Her pert nose in the air, Genny glared at him, her lips pursed tightly together, still stung by Patrick's

unknowing disregard. “So?” she challenged.

“You've got no business being down here until we find out what's causing that godawful smell!” Weir

snarled. “There could be plague or the likes down here!"

“Hush!” Tarnes cautioned. He squinted. “There it is again.” He hefted his lantern and peered about the

hold. The stench was worse where they stood, enveloping the four of them in an atmosphere that was

almost palpable.

“I'll look to the aft,” Weir said as he took Genny's arm. “You come with me."

Paddy followed behind Tarnes as the Second Mate made his way amidships and then, finding nothing

but splintered wood from broken open cargo, ventured further into the deeper darkness of the stinking

hold.

Weir stumbled over a coil of hemp and bumped hard into the bulkhead, banging his shoulder painfully

against the wood. He almost dropped the lantern in the process, but Genny reached out to steady him.

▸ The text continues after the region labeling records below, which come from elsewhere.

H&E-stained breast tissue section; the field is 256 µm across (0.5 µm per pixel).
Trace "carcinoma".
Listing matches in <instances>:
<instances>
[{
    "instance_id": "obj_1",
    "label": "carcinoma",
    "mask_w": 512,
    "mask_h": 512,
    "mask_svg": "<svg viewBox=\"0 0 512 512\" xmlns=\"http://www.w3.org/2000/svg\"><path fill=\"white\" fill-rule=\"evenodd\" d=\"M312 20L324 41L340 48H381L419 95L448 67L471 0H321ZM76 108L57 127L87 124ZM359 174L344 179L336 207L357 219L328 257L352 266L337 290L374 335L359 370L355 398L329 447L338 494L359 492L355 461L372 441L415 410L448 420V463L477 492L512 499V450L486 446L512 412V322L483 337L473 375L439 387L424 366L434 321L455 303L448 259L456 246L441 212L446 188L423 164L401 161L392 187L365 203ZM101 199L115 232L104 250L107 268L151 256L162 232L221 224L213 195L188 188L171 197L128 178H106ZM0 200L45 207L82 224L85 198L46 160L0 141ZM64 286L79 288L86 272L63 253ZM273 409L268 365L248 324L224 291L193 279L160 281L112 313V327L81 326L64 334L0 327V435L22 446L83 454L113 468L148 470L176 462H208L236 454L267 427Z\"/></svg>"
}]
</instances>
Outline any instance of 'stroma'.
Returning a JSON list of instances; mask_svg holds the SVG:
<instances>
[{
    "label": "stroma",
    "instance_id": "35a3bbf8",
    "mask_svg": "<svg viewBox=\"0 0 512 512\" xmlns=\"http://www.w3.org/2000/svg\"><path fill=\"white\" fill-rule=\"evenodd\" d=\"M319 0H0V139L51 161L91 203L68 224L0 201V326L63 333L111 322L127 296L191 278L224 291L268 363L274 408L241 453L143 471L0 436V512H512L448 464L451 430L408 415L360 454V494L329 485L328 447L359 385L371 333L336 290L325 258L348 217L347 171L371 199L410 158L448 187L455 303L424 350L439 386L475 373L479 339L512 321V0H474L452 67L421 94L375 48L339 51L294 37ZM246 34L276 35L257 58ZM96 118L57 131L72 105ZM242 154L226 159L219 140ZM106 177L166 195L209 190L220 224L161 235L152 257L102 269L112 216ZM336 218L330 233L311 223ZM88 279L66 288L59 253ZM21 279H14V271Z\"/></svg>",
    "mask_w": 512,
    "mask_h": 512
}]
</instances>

“Did you hear that?” she asked.

“I didn't hear anything,” Weir grumbled as he wiped his hand down his pant leg. There was thick, slimy

moisture on the wall of the ship's hold. “What did it sound like?"

The young woman listened hard, shushing her brother as he repeated his question. She inched forward,

searching the planking beneath her feet.

“Look at this, Weir,” she said as she pointed.

Weir came forward and lowered the lantern. “There's nothing but bulkhead back there."